= Return of results =

Return of results is a concept in research ethics which describes the extent of the duty of a researcher to reveal and explain the results of research to a research participant.

Return of results is particularly discussed in the field of biobanks, where a typical case would be that many members of a community donate biobank specimens for medical research. In the course of the research, especially in human genomics research, scientists may discover personal health information which could influence the behavior of specimen donors if they had this information. For different cases, there are arguments for and against revealing study information to participants and in many cases the morally correct choice is not self-evident.

==Example situation==
The following example shows some possible outcomes of trying to fulfill the return of results in genomic research.

A healthy person donates a biological specimen and agrees to have that specimen and associated data put into a genome-wide association study. The goal of the study would be something unrelated to the donor's identified interests, and may be, for example, to build the base of fundamental research or to study rare disease.

The sample is stored for years. Later a researcher gets access to data from the sample, and this data has been de-identified so that the researcher can use the data without invading the research participant's privacy. This researcher finds that the donor's specimen displays biomarkers which indicate that the person is at risk for developing a genetic disease. If an individual's personal physician had this genetic information, the standard of care might be to take action. One outcome of this scenario could be that the researcher contacts the specimen donor, gives this information, and the donor is more informed and happy for this.

Another outcome of this situation is that the researcher may not be a medical doctor, and in any case, it is not usual for a person to receive a diagnosis outside of a doctor-patient relationship. Even if the participant understands that the information is not a diagnosis, it can be confusing to know what to do when getting health information from an unknown person. Even if the researcher ought to tell the specimen donor about this development, it may not be the case that the researcher has the means to contact the participant because time has passed since the sample was collected and the means of contacting the participant may be unknown because there are research protections in place to prevent researchers from knowing the identity of the donor for the donor's own sake and right to privacy. The donor, for whatever reason, may not even want to know about a genetic problem, and may find the information unwelcome if tracked and informed. In addition to these stated problems, other problems can arise.

==Return of individual results==
There is debate as to whether researchers should give participants in research studies individual results based on their contribution to the study. Some perspectives say that researchers should give individuals all information while others say that researchers generally should not offer this.

===Arguments in favor===
Proponents of offering individual results most often cite "respect for persons" as the ethical basis for this practice. The following reasons support this argument: some studies have shown that participants want such results; returning results is a way of demonstrating respect to for donors' contributions to research; research results, and especially genetic data, can be valuable information for individuals; and when participants have access to more information about themselves it increases their personal autonomy. Aside from medical health, having access to information may have social meaning to participants such as solidifying a cultural identity, membership in an ethnic group, or identifying a non-paternity event.

===Arguments against===
The definition of research is a major argument against offering research results. Research is not treatment and guidelines including the Belmont Report distinguish between "clinical practice" which has the goal of improving an individual's health and "research" which has the goal of developing general knowledge.

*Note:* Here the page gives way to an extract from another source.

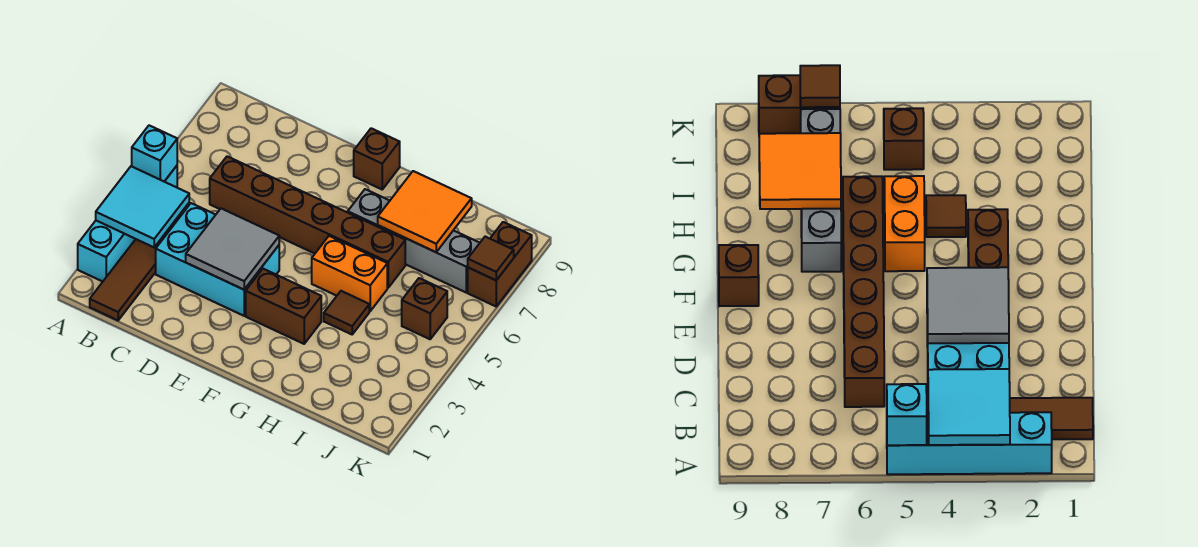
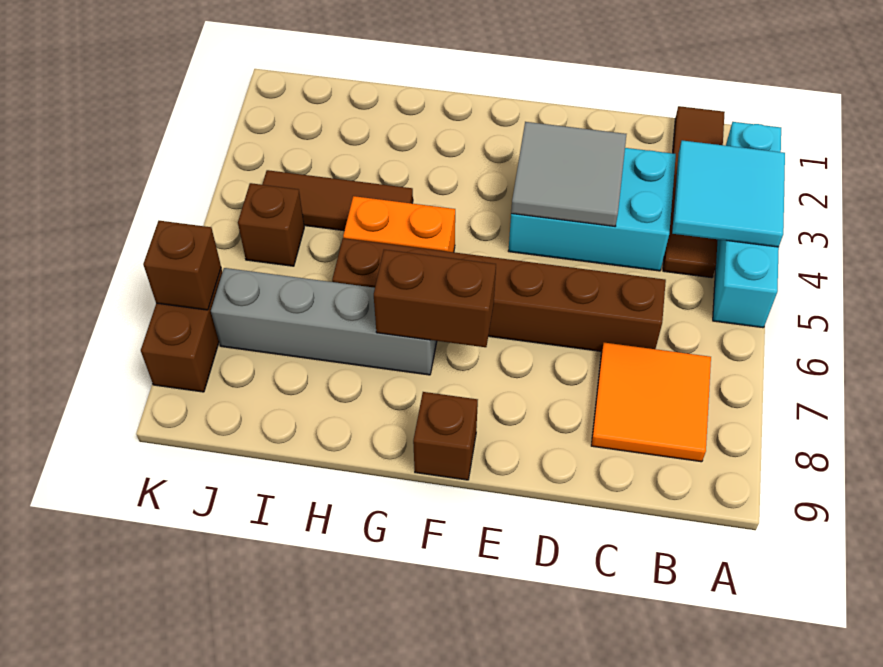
cyan 1x1 brick [132,125,177,181] -> none
brown 1x2 brick [246,269,321,344] -> brown 1x2 brick moved to [374,250,496,347]
brown 1x1 tile [324,291,369,334] -> brown 1x3 tile [262,170,413,231]
orange 2x2 tile [378,171,472,252] -> orange 2x2 tile moved to [591,343,711,462]
brown 1x1 tile [468,237,514,280] -> brown 1x1 brick [143,221,221,310]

Researchers must take care to not allow participants to be confused as to whether they are participating in research or receiving personal clinical care; a researcher is not a study participant's personal health advisor. Study participants often have a tendency to perceive researchers as their physicians and research as personal treatment designed to benefit them. When participants get information from researchers they may interpret it as health advice.

The nature of the results is problematic as well. Research data is often not comprehensible to participants and no one would want them to take health action based on unsubstantiated misinterpretations of the data.

==Alternate uses of term==
"Return of results" usually refers to the return of study data of personal or community interest to participants. Research may result in other products besides data, such as the development of commercially valuable product which was a research goal. When the term "return of results" is used, it usually does not refer to the return of results of research (such as profit generated) other than an explanation of what the research showed. The debate about non-informational study results being returned is discussed as "ownership of results" or under other headings.

==Issues relating to return of results==
There is no universally recognized authoritative policy on whether or how researchers should return results to research participants, and the views and practices of researchers in the field vary widely.

==Research==
In September 2011 the National Human Genome Research Institute awarded grants totaling US$5.7 million to study ethics relating to the return of results.